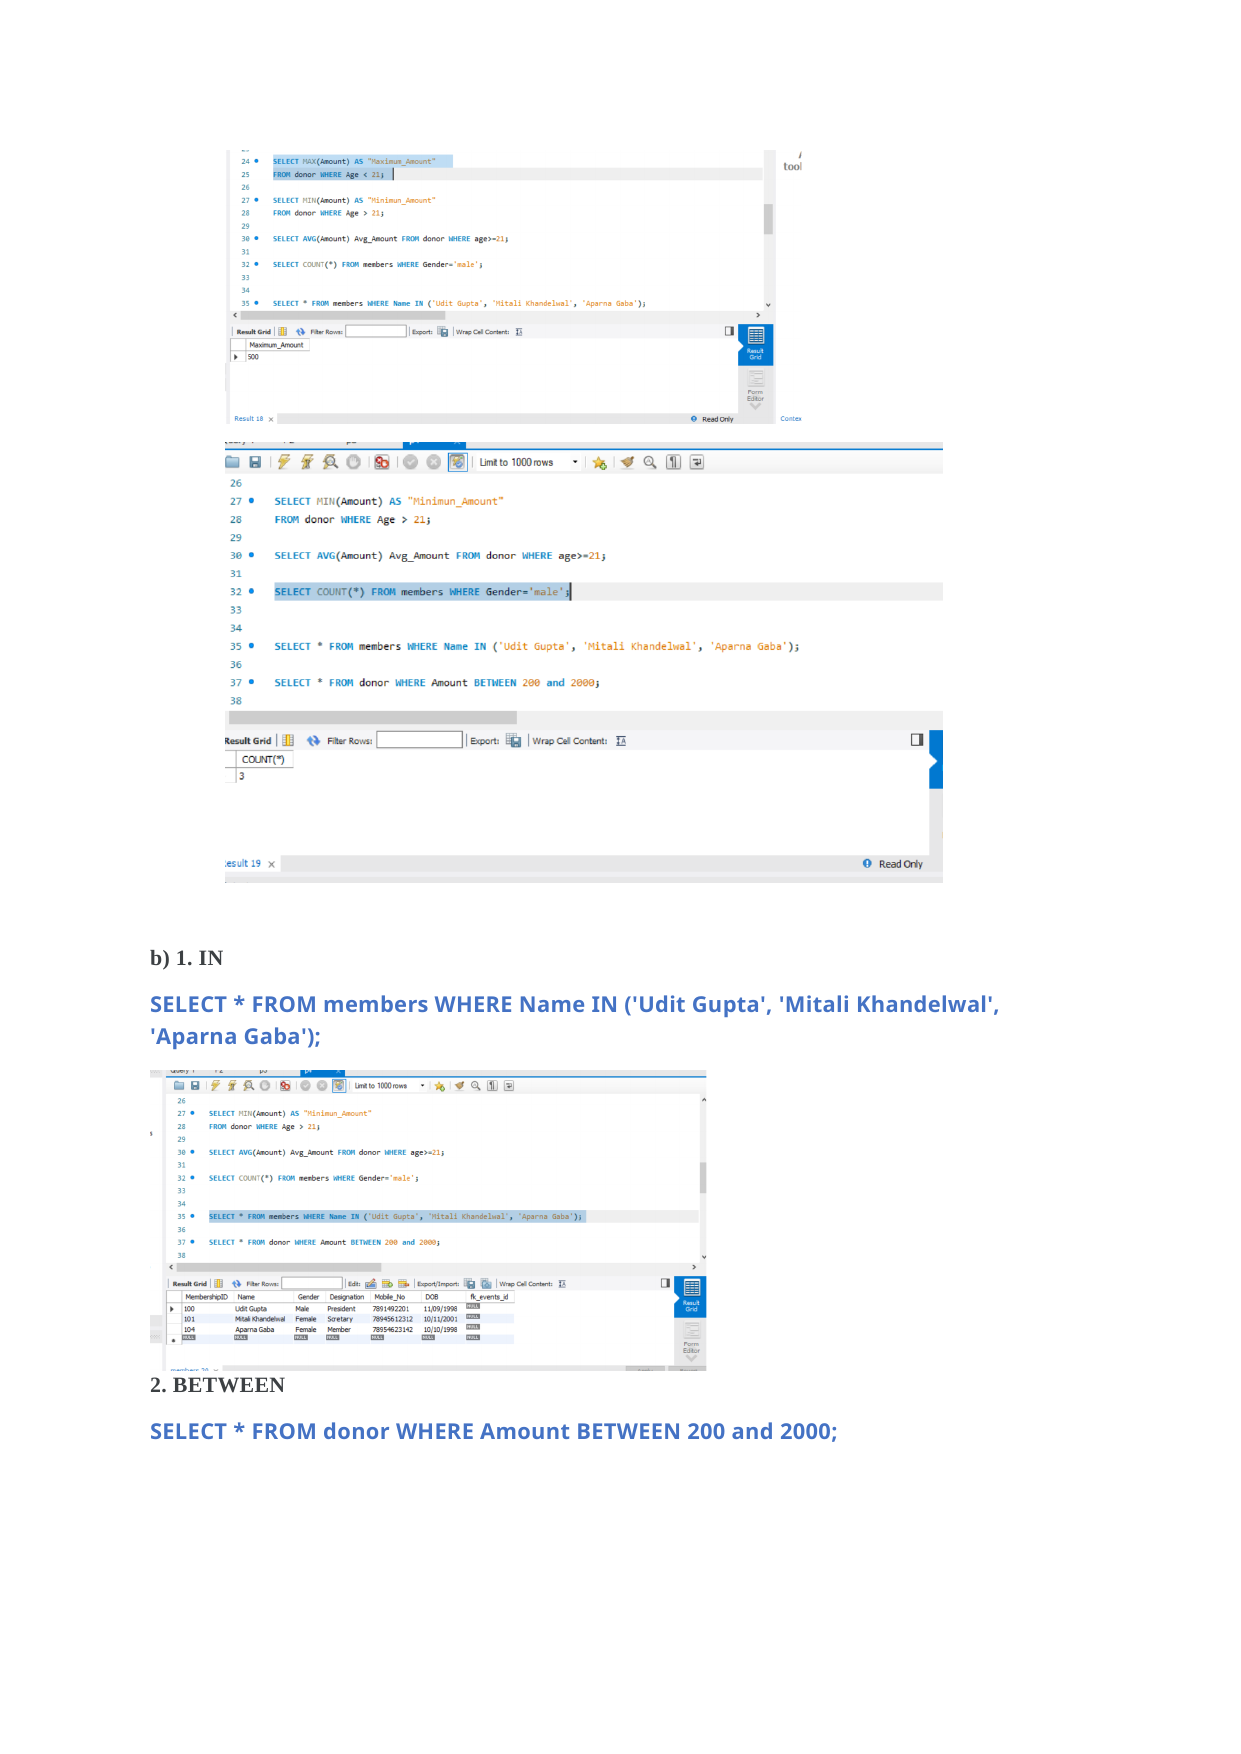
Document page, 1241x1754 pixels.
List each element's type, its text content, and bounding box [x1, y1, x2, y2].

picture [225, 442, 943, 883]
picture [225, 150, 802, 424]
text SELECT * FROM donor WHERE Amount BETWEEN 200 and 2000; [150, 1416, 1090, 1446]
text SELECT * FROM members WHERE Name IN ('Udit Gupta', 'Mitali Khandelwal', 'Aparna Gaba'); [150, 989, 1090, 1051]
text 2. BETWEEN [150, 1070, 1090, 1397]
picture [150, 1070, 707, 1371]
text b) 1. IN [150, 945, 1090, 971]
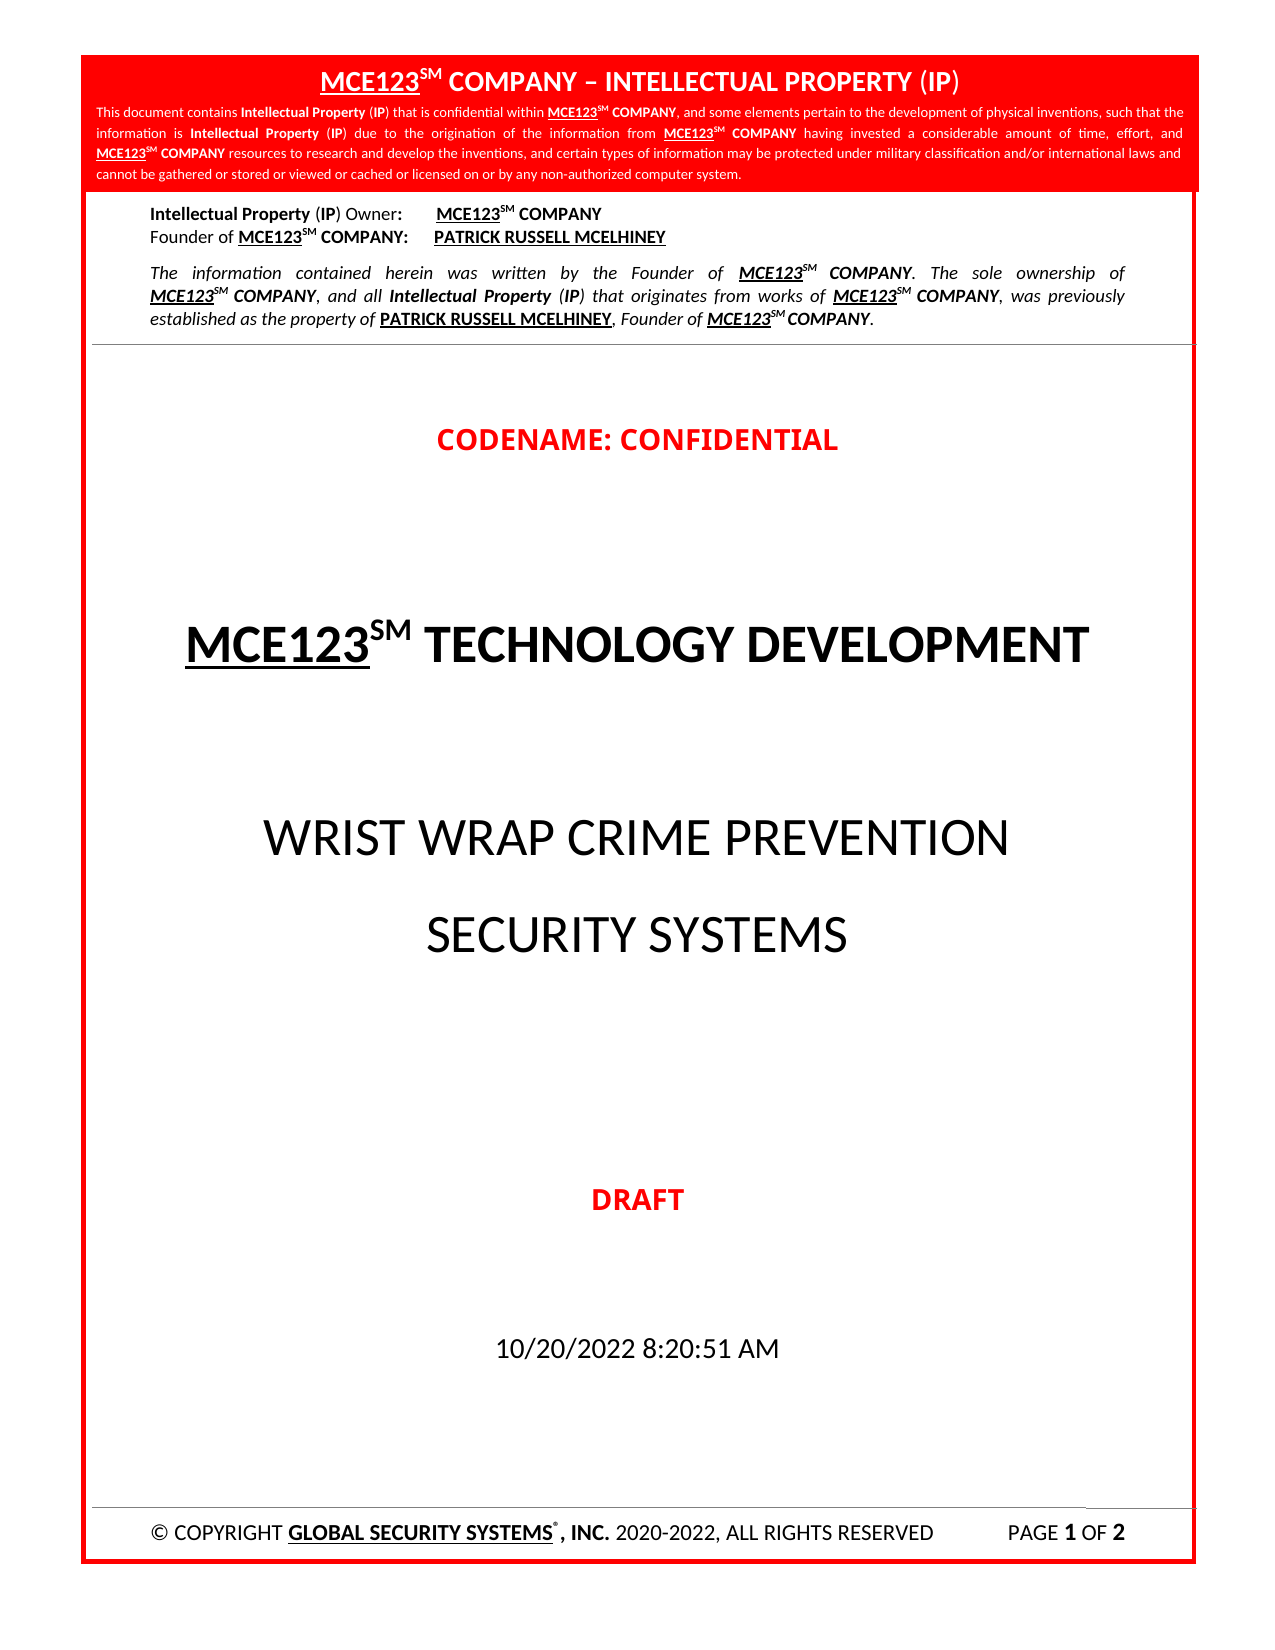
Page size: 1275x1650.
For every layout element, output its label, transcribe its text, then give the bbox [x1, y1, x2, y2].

● WHAT IS NEEDED
Each line of the listing must be restated word for word, and the pictures left out.

● ANSWER TO THE PROBLEM
Document page, 1241x1754 pixels.
List each element's type, its text content, and bounding box [x1, y1, x2, y2].

picture [225, 442, 943, 883]
picture [225, 150, 802, 424]
text SELECT * FROM donor WHERE Amount BETWEEN 200 and 2000; [150, 1416, 1090, 1446]
text SELECT * FROM members WHERE Name IN ('Udit Gupta', 'Mitali Khandelwal', 'Aparna Gaba'); [150, 989, 1090, 1051]
text 2. BETWEEN [150, 1070, 1090, 1397]
picture [150, 1070, 707, 1371]
text b) 1. IN [150, 945, 1090, 971]
Page size: 1275x1650.
For every layout element, output its label, transcribe its text, then give the bbox [x1, y1, x2, y2].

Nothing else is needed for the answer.